Symrise, un importante actor en fragancias y sabores con sede en Alemania, se ha enfrentado a un importante revés al perder su apelación contra una decisión adoptada por la Agencia Europea de Sustancias Químicas (ECHA). Esta sentencia exige la realización de pruebas en animales para dos ingredientes cosméticos: el homosalato de filtro UV y el salicilato de 2-etilhexilo, ambos previamente aprobados para su uso en protectores solares. El veredicto del Tribunal General del Tribunal de Justicia de las Comunidades Europeas ha generado preocupación, ya que parece priorizar los requisitos de experimentación con animales establecidos por la ECHA sobre las prohibiciones establecidas de experimentación con animales para ingredientes cosméticos.

Tanto en la Unión Europea como en el Reino Unido se prohibieron las pruebas cosméticas con animales, lo que hace ilegal el uso de ingredientes que hayan sido sometidos a pruebas con animales en cualquier lugar del mundo. Estas prohibiciones se hicieron cumplir en marzo de 2013, lo que llevó a las empresas de belleza a adoptar métodos de prueba alternativos, como la piel reconstruida cultivada en laboratorio.

Sin embargo, en agosto de 2020 se produjo un punto de inflexión significativo cuando la ECHA introdujo el requisito de probar determinadas sustancias en animales, incluso si estaban destinadas únicamente a uso cosmético. Esta decisión se basó en la necesidad de evaluar los riesgos potenciales para los trabajadores de la fábrica durante el proceso de fabricación, lo que dio lugar a que cientos de ingredientes se enfrentaran a la posibilidad de realizar pruebas en animales.

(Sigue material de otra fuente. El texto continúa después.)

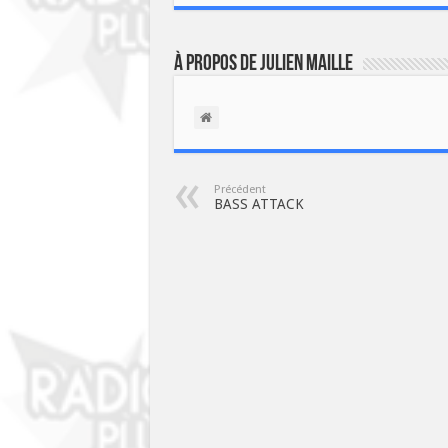
À propos de Julien Maille
Précédent
BASS ATTACK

La cuestión de las pruebas con animales ganó importancia en la industria de la belleza cuando la ECHA ordenó a Symrise en marzo de 2018 que realizara pruebas de toxicidad en animales para los dos ingredientes relacionados con los protectores solares. Symrise impugnó esta decisión, pero la sala de apelación de la ECHA la confirmó en agosto de 2021. Posteriormente, Symrise interpuso dos casos ante el Tribunal General para impugnar la sentencia.

Si bien la reciente decisión del Tribunal General reconoce que se deben utilizar métodos de prueba alternativos siempre que sea posible, considerando que las pruebas con animales son un último recurso según el artículo 25 de REACH, estipula que se deben realizar pruebas con animales cuando no haya alternativas disponibles. Esta sentencia parece priorizar los requisitos de pruebas de REACH sobre las prohibiciones de pruebas de cosméticos, contraviniendo la jerarquía prevista de estas prohibiciones.

Se espera que las pruebas de toxicidad obligatorias para los dos ingredientes de los protectores solares involucren a más de 5,500 animales, incluidos ratas, conejos y peces, lo que provocará un sufrimiento considerable a estos animales. Symrise conserva la opción de apelar ambas sentencias.

El público europeo ha expresado un fuerte deseo de poner fin a las pruebas de cosméticos en animales, y más de 1.2 millones de personas apoyan la iniciativa ciudadana europea “Salvar los cosméticos libres de crueldad”. Esta iniciativa, iniciada por una coalición de grupos europeos de protección animal, llevó a la Comisión Europea a considerar la posibilidad de eliminar gradualmente las pruebas en animales para todos los productos químicos. Sin embargo, el reciente fallo judicial ha puesto en duda la eficacia de las prohibiciones de pruebas de cosméticos existentes.

Emma Grange, directora de Ciencias y Asuntos Regulatorios de Cruelty Free Europe, destacó la importancia de la transparencia y de acelerar el proceso de eliminación, independientemente de posibles nuevas apelaciones en los tribunales. Es esencial preservar la confianza del público en las prohibiciones de pruebas de cosméticos, y el impulso para eliminar las pruebas con animales debe persistir.